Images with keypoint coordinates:
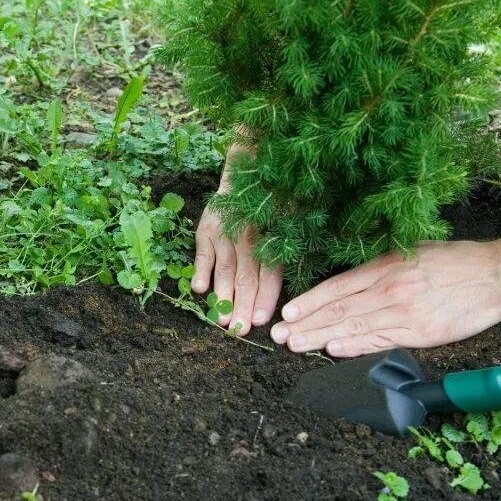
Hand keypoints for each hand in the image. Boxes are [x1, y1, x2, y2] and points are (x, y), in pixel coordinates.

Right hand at [192, 146, 282, 335]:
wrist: (245, 170)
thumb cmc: (274, 202)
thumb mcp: (292, 219)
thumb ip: (291, 248)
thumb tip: (301, 281)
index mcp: (271, 239)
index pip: (269, 273)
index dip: (265, 297)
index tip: (260, 320)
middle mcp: (248, 237)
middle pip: (245, 277)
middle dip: (242, 306)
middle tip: (239, 330)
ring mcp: (224, 234)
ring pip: (225, 270)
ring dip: (222, 295)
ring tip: (221, 319)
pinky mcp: (206, 230)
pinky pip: (202, 254)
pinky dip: (201, 270)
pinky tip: (199, 289)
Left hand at [270, 239, 500, 356]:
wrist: (494, 274)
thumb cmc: (453, 260)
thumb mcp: (409, 252)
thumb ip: (378, 268)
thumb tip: (347, 284)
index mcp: (384, 266)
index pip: (336, 287)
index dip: (309, 301)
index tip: (288, 312)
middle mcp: (388, 289)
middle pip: (338, 310)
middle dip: (305, 323)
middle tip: (280, 334)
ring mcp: (403, 312)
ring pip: (353, 328)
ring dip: (320, 338)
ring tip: (296, 345)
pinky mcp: (419, 332)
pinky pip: (379, 341)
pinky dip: (354, 347)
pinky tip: (333, 350)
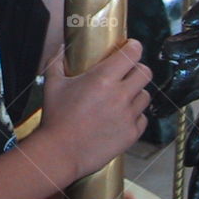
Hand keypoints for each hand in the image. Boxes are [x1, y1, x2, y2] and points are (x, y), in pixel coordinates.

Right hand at [38, 39, 150, 179]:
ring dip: (136, 93)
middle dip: (138, 69)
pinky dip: (135, 115)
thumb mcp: (52, 84)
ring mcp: (129, 115)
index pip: (132, 54)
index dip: (134, 47)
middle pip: (145, 72)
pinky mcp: (132, 134)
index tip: (130, 47)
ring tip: (123, 97)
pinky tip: (122, 117)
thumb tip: (62, 47)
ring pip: (145, 96)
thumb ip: (57, 61)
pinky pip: (142, 118)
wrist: (61, 151)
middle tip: (127, 72)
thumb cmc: (56, 116)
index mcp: (103, 78)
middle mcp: (121, 95)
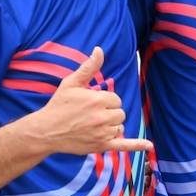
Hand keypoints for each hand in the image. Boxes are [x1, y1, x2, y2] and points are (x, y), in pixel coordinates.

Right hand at [35, 47, 152, 156]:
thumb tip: (99, 50)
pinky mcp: (101, 146)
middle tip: (90, 115)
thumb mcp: (71, 83)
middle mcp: (103, 117)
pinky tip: (149, 145)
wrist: (45, 131)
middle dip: (109, 113)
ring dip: (111, 126)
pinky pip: (124, 145)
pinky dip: (137, 145)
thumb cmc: (58, 105)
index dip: (105, 101)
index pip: (116, 100)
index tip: (90, 104)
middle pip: (120, 113)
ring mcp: (103, 133)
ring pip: (120, 127)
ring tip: (91, 126)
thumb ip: (88, 67)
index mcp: (98, 100)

* Task item
Transcribe each record exactly as it stands, setting aside any pictures.

* Answer box
Hand keypoints for each hand in the image. Boxes are [x1, y1, x2, y2] and points are (x, y), in pixel coordinates.

Right hand at [192, 146, 282, 335]:
wrist: (245, 170)
thumb cmc: (274, 202)
thumb mcp: (292, 219)
thumb ip: (291, 248)
thumb tip: (301, 281)
index mcp: (271, 239)
index pip: (269, 273)
index dip: (265, 297)
index tip: (260, 320)
middle mcp: (248, 237)
middle pip: (245, 277)
middle dip: (242, 306)
middle tip: (239, 330)
ring mcp: (224, 234)
ring pip: (225, 270)
ring dip: (222, 295)
ring tip: (221, 319)
pinky mcp: (206, 230)
pinky pip: (202, 254)
pinky dip: (201, 270)
pinky tip: (199, 289)
Left hand at [270, 239, 500, 356]:
wrist: (494, 274)
thumb cmc: (453, 260)
thumb mcp: (409, 252)
thumb ip: (378, 268)
thumb tip: (347, 284)
index mcp: (384, 266)
index pip: (336, 287)
index dip: (309, 301)
index tip: (288, 312)
middle mcp: (388, 289)
middle pip: (338, 310)
middle dip: (305, 323)
middle tip: (280, 334)
ring mcp: (403, 312)
ring pip: (353, 328)
ring dip: (320, 338)
ring tip: (296, 345)
pinky mcp: (419, 332)
pinky pip: (379, 341)
pinky dip: (354, 347)
pinky tip: (333, 350)
Hand keypoints for each hand in the image. Boxes are [x1, y1, x2, y2] and points are (x, y), in pixel coordinates.

Right hand at [38, 39, 150, 179]:
ring dip: (136, 93)
middle dip: (138, 69)
pinky dip: (135, 115)
thumb mcp: (52, 84)
ring mcp: (129, 115)
index pip: (132, 54)
index dip: (134, 47)
middle pip: (145, 72)
pinky mcp: (132, 134)
index tip: (130, 47)
ring tip: (123, 97)
pinky tip: (122, 117)
thumb tip: (62, 47)
ring pip: (145, 96)
thumb ip: (57, 61)
pinky pip: (142, 118)
wrist: (61, 151)
middle tip: (127, 72)
thumb cmc: (56, 116)
index mcp: (103, 78)
middle mcp: (121, 95)
Hand keypoints for each hand in the image. Boxes are [x1, y1, x2, y2] and points are (x, y), in pixel coordinates.

Right hand at [35, 47, 152, 156]:
thumb tip: (99, 50)
pinky mcp: (101, 146)
middle tip: (90, 115)
thumb mcp: (71, 83)
middle mcp: (103, 117)
pinky tip: (149, 145)
wrist: (45, 131)
middle dip: (109, 113)
ring dip: (111, 126)
pinky pip: (124, 145)
pinky dip: (137, 145)
thumb cmc: (58, 105)
index dip: (105, 101)
index pip: (116, 100)
index tip: (90, 104)
middle pip: (120, 113)
ring mcp: (103, 133)
ring pip: (120, 127)
ring tip: (91, 126)
thumb ip: (88, 67)
index mcp: (98, 100)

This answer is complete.